文部科学省の「モデル・コア・カリキュラム改訂に関する連絡調整委員会」は3月24日、大学医学部がカリキュラムの中で共通して取り組むべき内容や到達目標を定めた「医学教育モデル・コア・カリキュラム」(コアカリ)の改訂案を了承した。各大学は、2018年度以降のカリキュラムのうち学修時間数の3分の2程度を、コアカリを参考にして策定する。
コアカリの改訂は6年ぶり。「多様なニーズに対応できる医師の養成」をキャッチフレーズに掲げており、改訂内容を検討した同省専門委員会の齋藤宣彦委員長(医療系大学間共用試験実施評価機構)は「昨今の社会的情勢を踏まえ、新たな学修項目として、臨床研究と倫理、統計学、フレイル、ポリファーマシー、薬剤耐性、放射線の影響などにも言及している」と説明した。

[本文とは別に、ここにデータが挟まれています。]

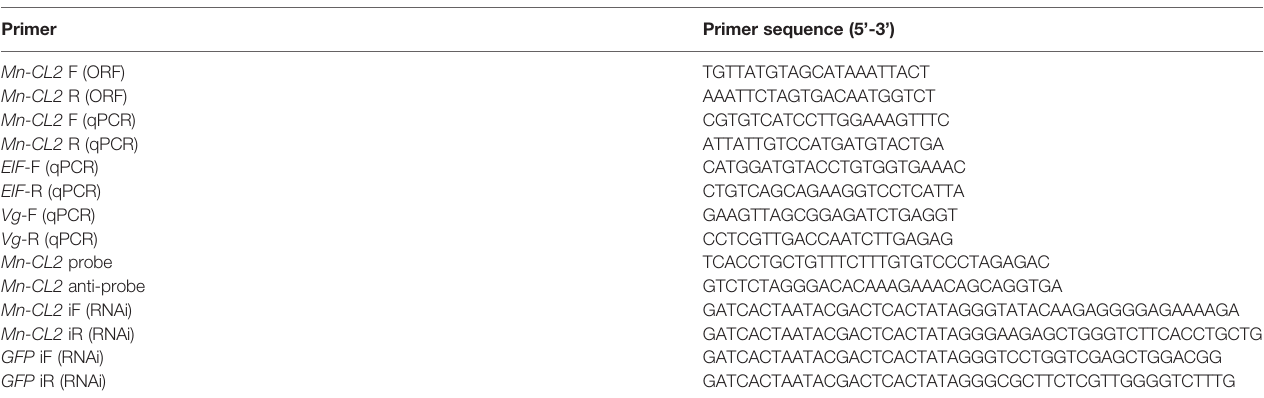
TABLE 1 | Primers used in this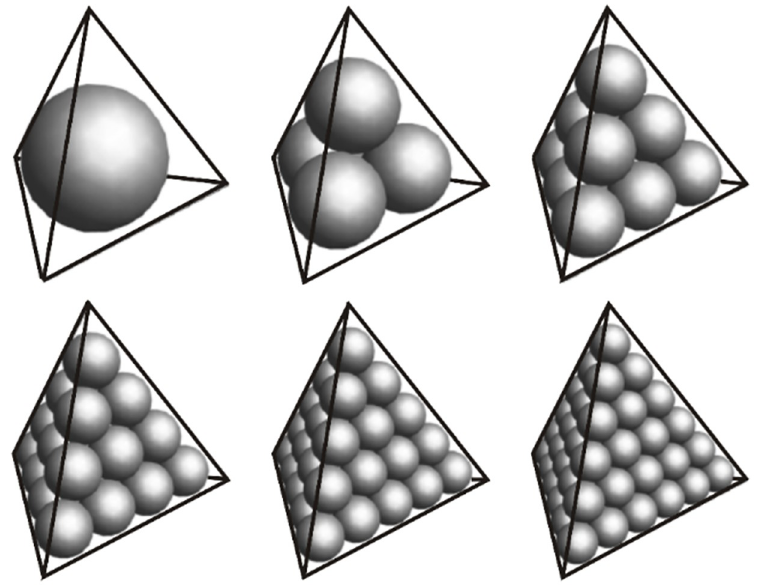
Fig 7. Schematic diagram of cubic close-packed structures of the element integration points.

大幅に拡充された項目の1つが「地域医療」。医師の偏在の状況や地域包括ケアシステムの概念、かかりつけ医の役割などを理解・説明できることを学修目標に設定しているほか、限られた医療資源の有効活用の視点を踏まえ、関連法規の理解や医療の費用対効果についても学ぶよう求めている。
臨床実習は見学主体ではなく「診療参加型」を基本形態とし、学生を評価する際の「学生を信頼し任せられる役割」(entrustable professional activities)という概念を導入。評価対象とする医学生の行為として、簡単な検査のインフォームド・コンセントを得ることや、緊急性の高い患者の初期対応にチームの一員として関わることなどを挙げている。